Other Common Misuses: Here is a bunch of other common mistakes to watch out for:

Bad		Good
`l::nil`		`[l]`
`l::[]`		`[l]`
`length + 0`		`length`
`length * 1`		`length`
`big exp * same big exp`		`let val x = big exp in x*x end`
`if x then f a b c1 else f a b c2`		`f a b if x then c1 else c2`
`String.compare(x,y)=EQUAL`		`x=y`
`String.compare(x,y)=LESS`		`x<y`
`String.compare(x,y)=GREATER`		`x>y`
`Int.compare(x,y)=EQUAL`		`x=y`
`Int.compare(x,y)=LESS`		`x<y`
`Int.compare(x,y)=GREATER`		`x>y`
`Int.sign(x)=~1`		`x<0`
`Int.sign(x)=0`		`x=0`
`Int.sign(x)=1`		`x>0`

Don't Rewrap Functions: When passing a function around as an argument to another function, don't rewrap the function if it already does what you want it to.

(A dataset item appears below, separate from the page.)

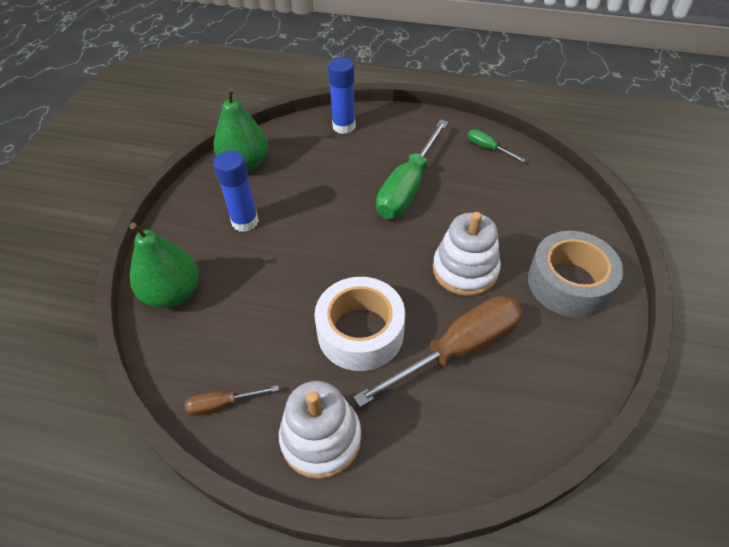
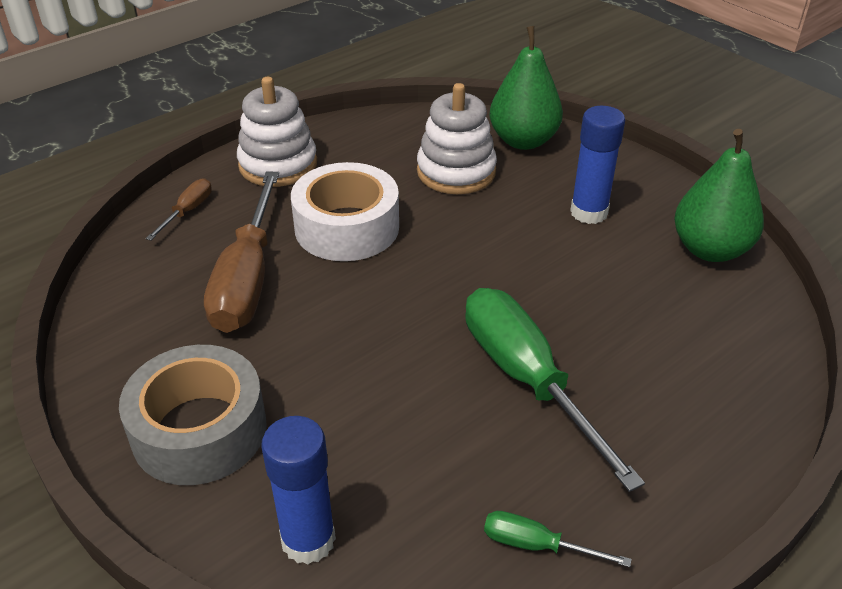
camera: 125 degrees right, 10 degrees down
(222, 404) = (370, 132): brown screwdriver -> brown screwdriver (188, 211)
(344, 126) = (741, 384): blue glue stick -> blue glue stick (308, 540)
(465, 270) = (329, 346): white stacking toy -> white stacking toy (456, 172)
(488, 148) = (536, 545): green screwdriver -> green screwdriver turned 150 degrees counterclockwise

Here's an example:
```
List.map (fn x => Math.sqrt x) [1.0, 4.0, 9.0, 16.0]

List.map Math.sqrt [1.0, 4.0, 9.0, 16.0]
```
The latter is better. Another case for rewrapping a function is often associated with infix binary operators. To prevent rewrapping the binary operator, use the op keyword. Consider this example:
```
foldl (fn (x,y) => x + y) 0

foldl (op +) 0
```
The latter is considered better style.

Don't Needlessly Nest let Expressions: It is possible to have more than one declaration in the first block of a let...in...end expression. Consider the following:
```
let
  val x = 42
in
  let
    val y = 101
  in
    x + y
  end
end

let
  val x = 42
  val y = 101
in
  x+y
end
```
The latter is better style.

Avoid Computing Values Twice: When computing values twice you're wasting the CPU time and making your program ugly. The best way to avoid computing things twice is to create a let expression and bind the computed value to a variable name. This has the added benefit of letting you document the purpose of the value with a variable name -- which means less commenting.